◆ Task statement ◆
Reproduce every line of the records below word for word, but leave the pictures out.
■ ■ ■
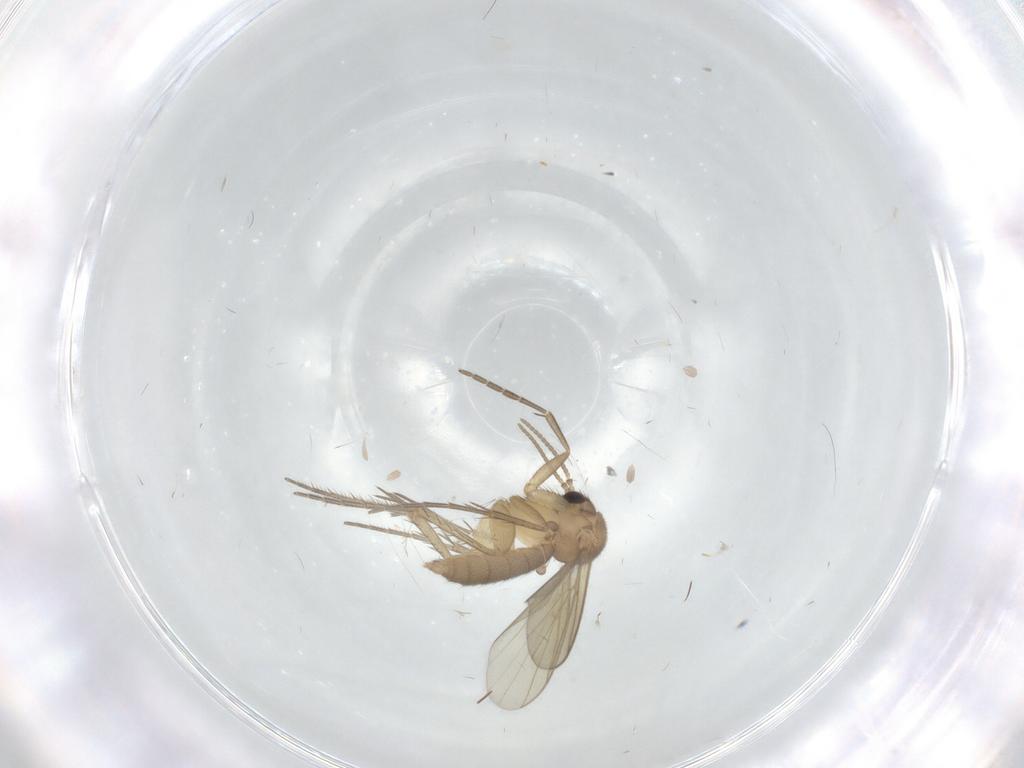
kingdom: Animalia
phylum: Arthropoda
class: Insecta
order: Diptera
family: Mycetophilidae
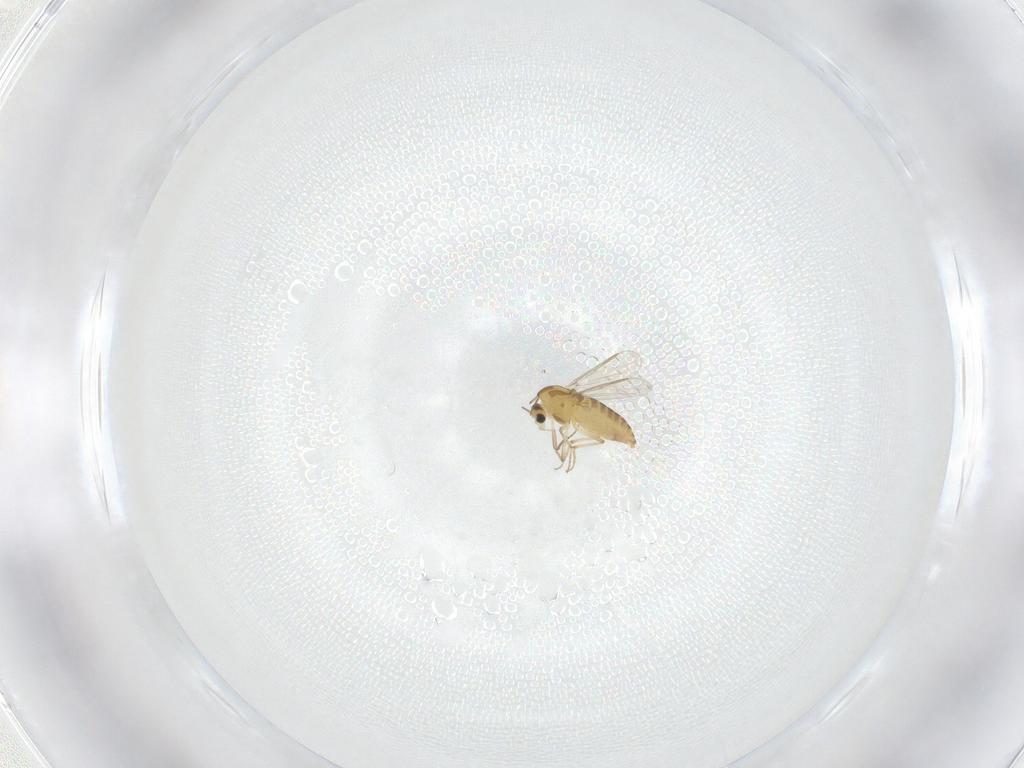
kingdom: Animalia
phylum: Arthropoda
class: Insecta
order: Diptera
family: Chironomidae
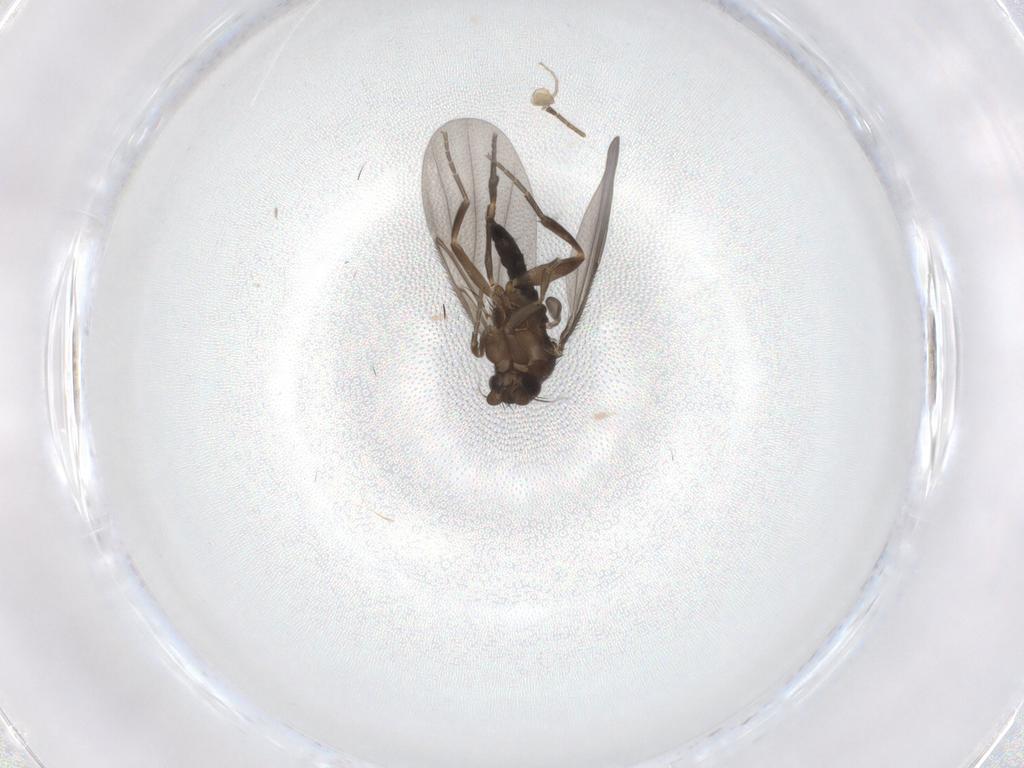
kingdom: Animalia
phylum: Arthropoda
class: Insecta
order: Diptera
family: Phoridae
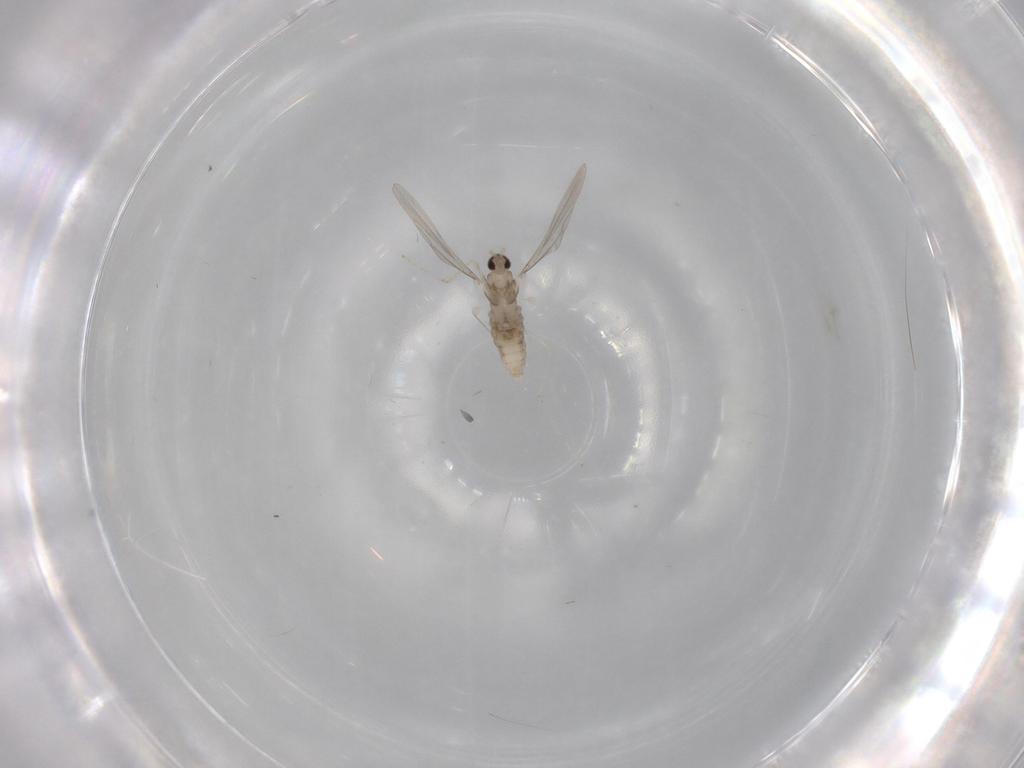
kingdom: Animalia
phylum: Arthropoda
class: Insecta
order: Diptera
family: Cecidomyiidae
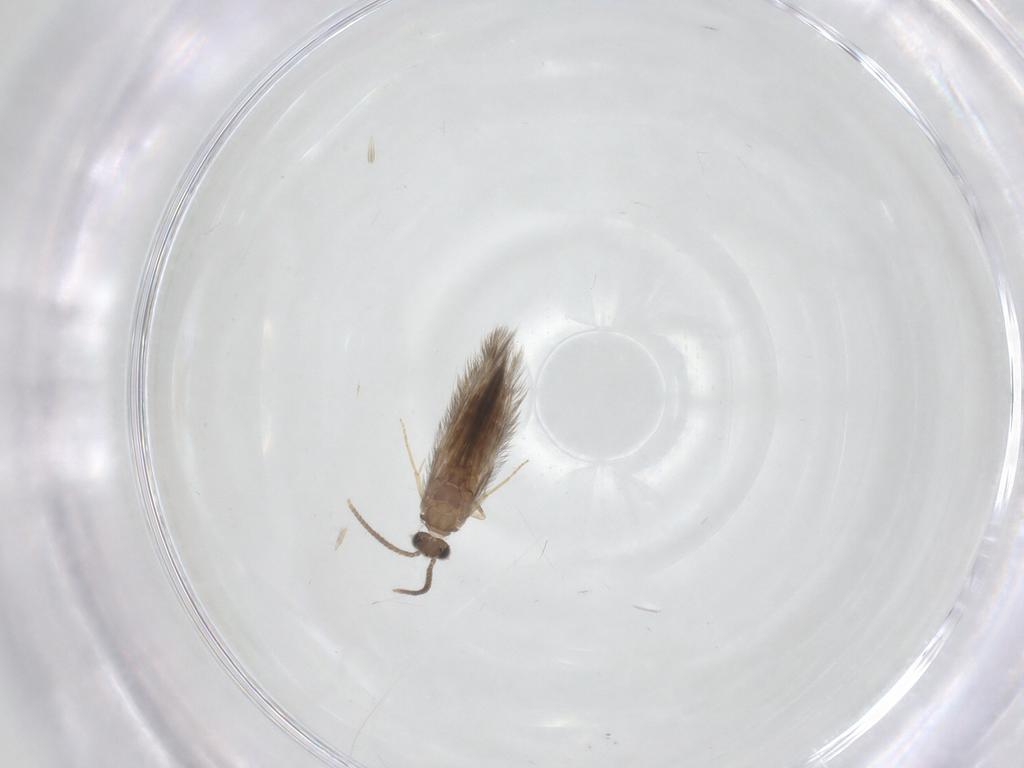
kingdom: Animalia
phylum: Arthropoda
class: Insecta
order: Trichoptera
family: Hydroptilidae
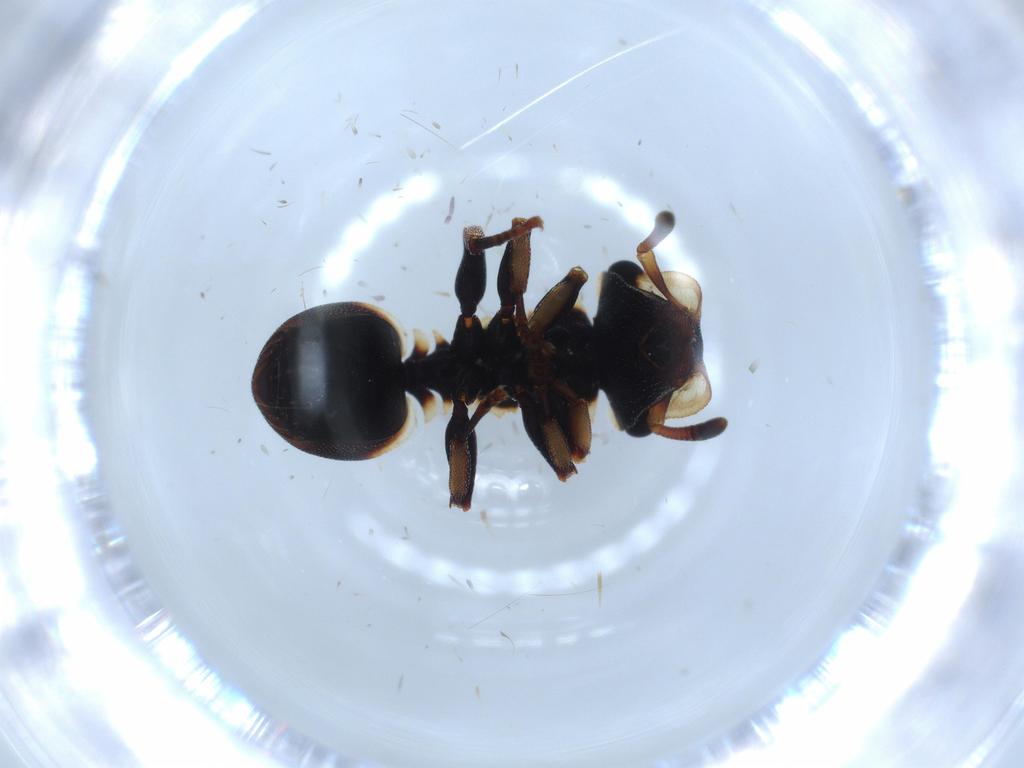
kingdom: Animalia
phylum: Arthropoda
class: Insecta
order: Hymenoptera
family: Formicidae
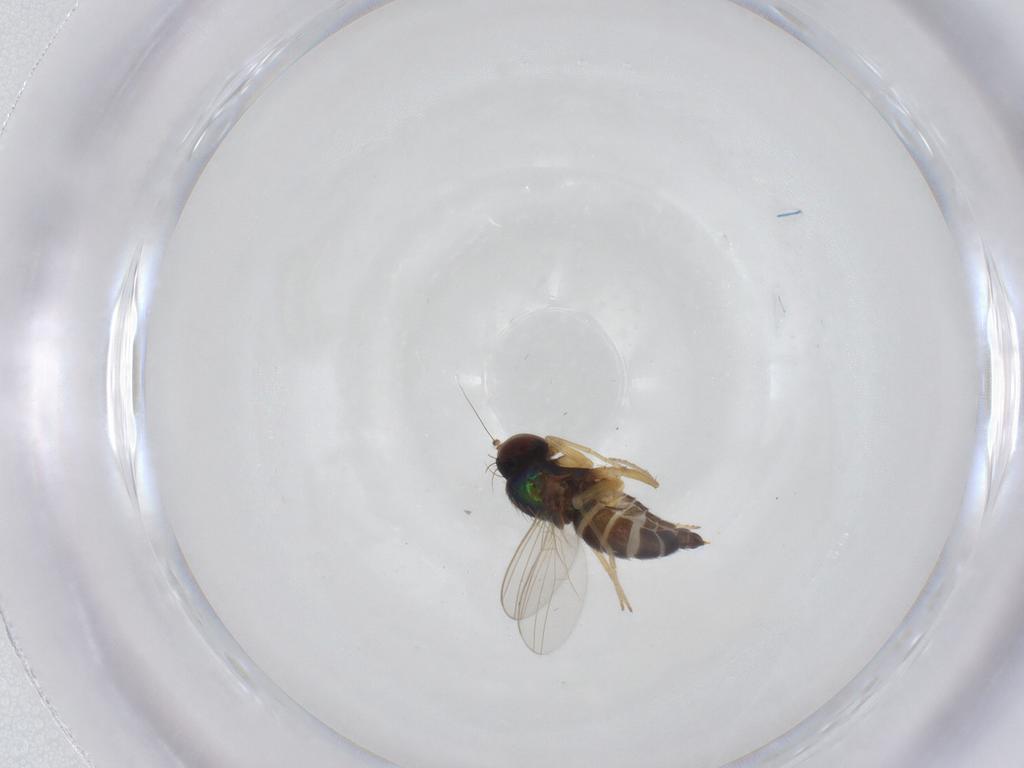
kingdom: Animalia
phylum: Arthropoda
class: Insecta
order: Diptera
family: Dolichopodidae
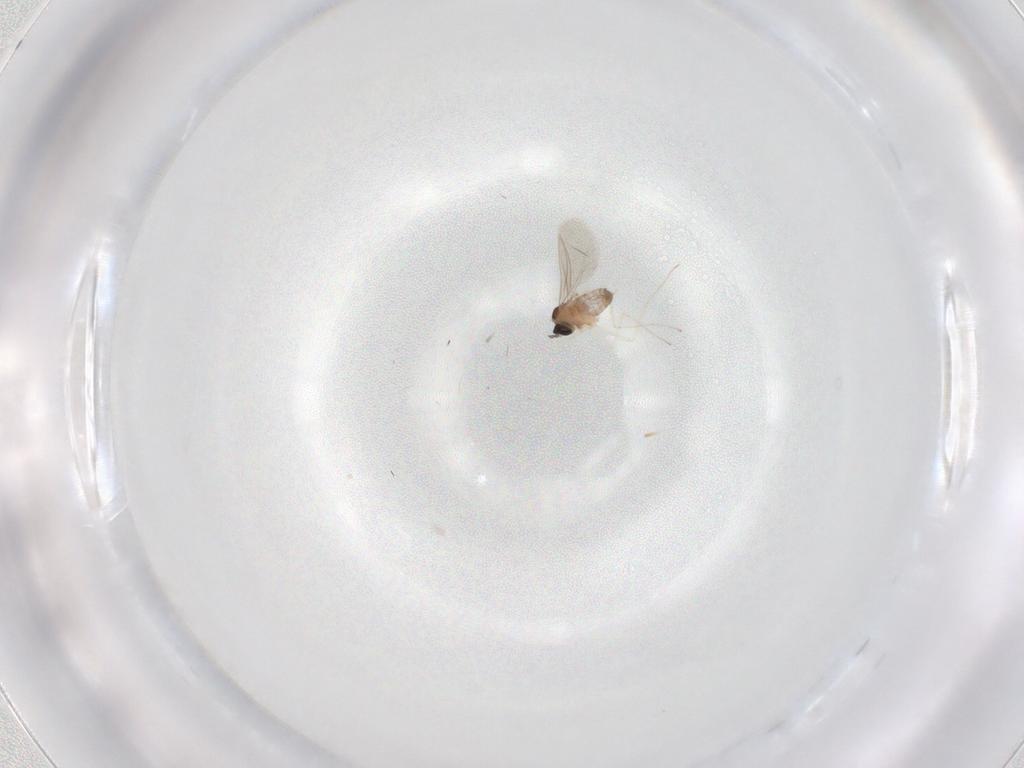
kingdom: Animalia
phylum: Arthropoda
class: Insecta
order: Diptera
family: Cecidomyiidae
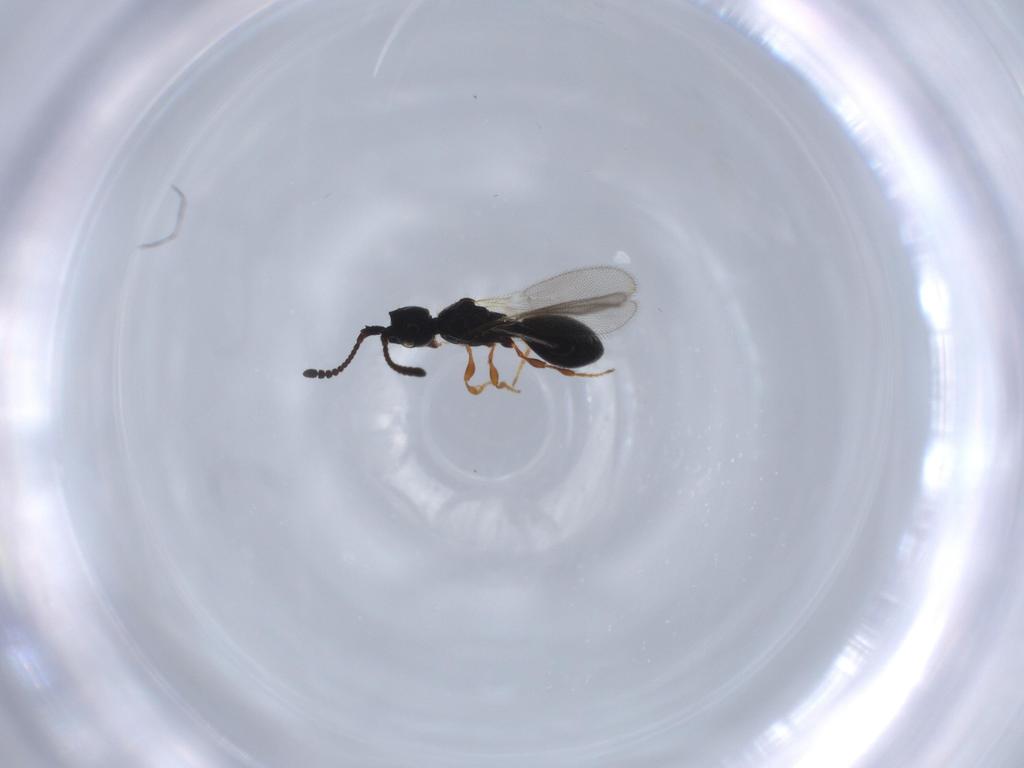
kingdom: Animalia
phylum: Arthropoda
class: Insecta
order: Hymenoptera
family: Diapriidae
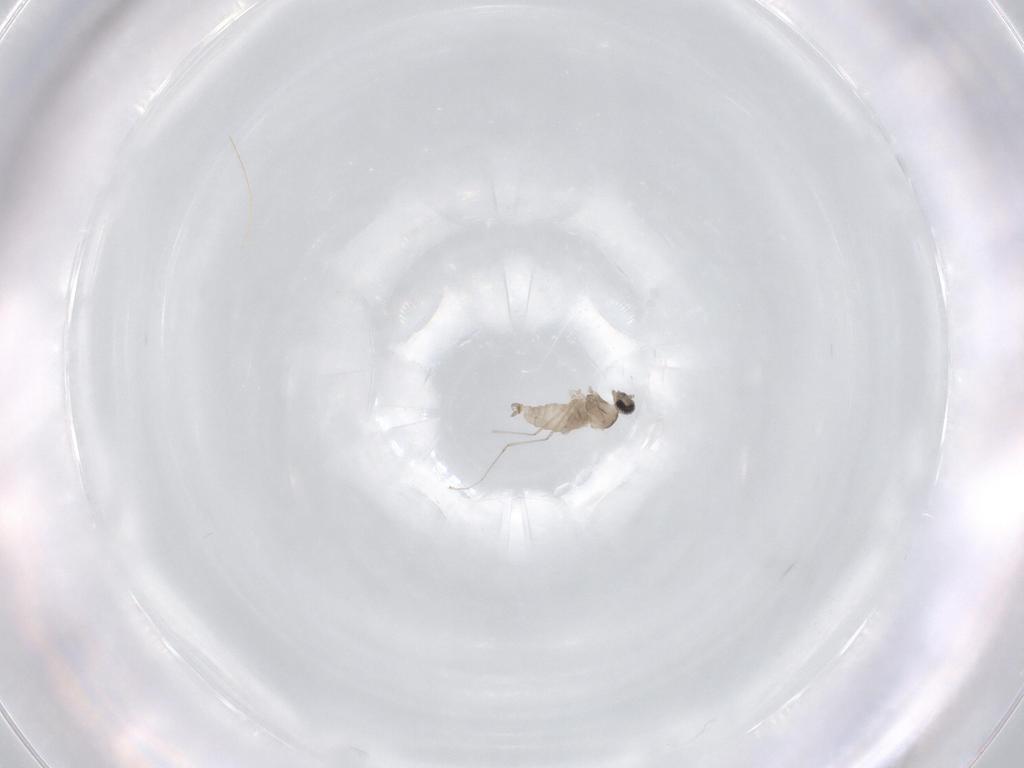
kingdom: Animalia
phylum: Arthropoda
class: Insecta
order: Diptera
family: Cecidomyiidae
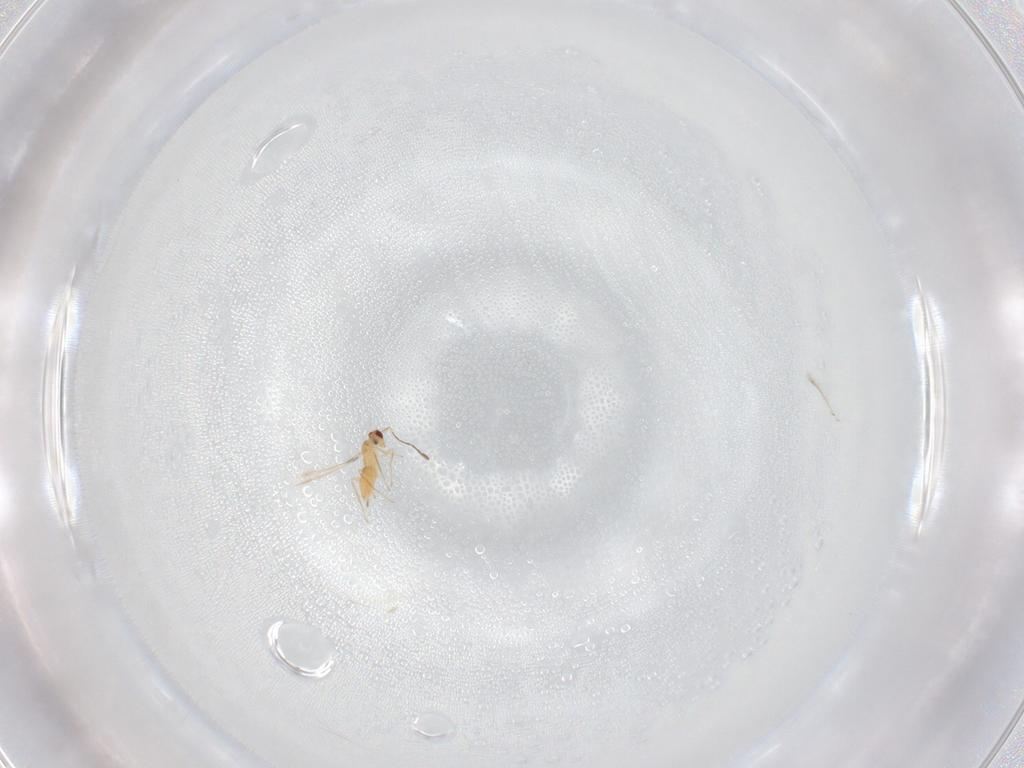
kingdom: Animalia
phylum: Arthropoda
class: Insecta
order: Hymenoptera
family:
■ ■ ■
◆ Complete answer ◆
kingdom: Animalia
phylum: Arthropoda
class: Insecta
order: Diptera
family: Mycetophilidae
kingdom: Animalia
phylum: Arthropoda
class: Insecta
order: Diptera
family: Chironomidae
kingdom: Animalia
phylum: Arthropoda
class: Insecta
order: Diptera
family: Phoridae
kingdom: Animalia
phylum: Arthropoda
class: Insecta
order: Diptera
family: Cecidomyiidae
kingdom: Animalia
phylum: Arthropoda
class: Insecta
order: Trichoptera
family: Hydroptilidae
kingdom: Animalia
phylum: Arthropoda
class: Insecta
order: Hymenoptera
family: Formicidae
kingdom: Animalia
phylum: Arthropoda
class: Insecta
order: Diptera
family: Dolichopodidae
kingdom: Animalia
phylum: Arthropoda
class: Insecta
order: Diptera
family: Cecidomyiidae
kingdom: Animalia
phylum: Arthropoda
class: Insecta
order: Hymenoptera
family: Diapriidae
kingdom: Animalia
phylum: Arthropoda
class: Insecta
order: Diptera
family: Cecidomyiidae
kingdom: Animalia
phylum: Arthropoda
class: Insecta
order: Hymenoptera
family:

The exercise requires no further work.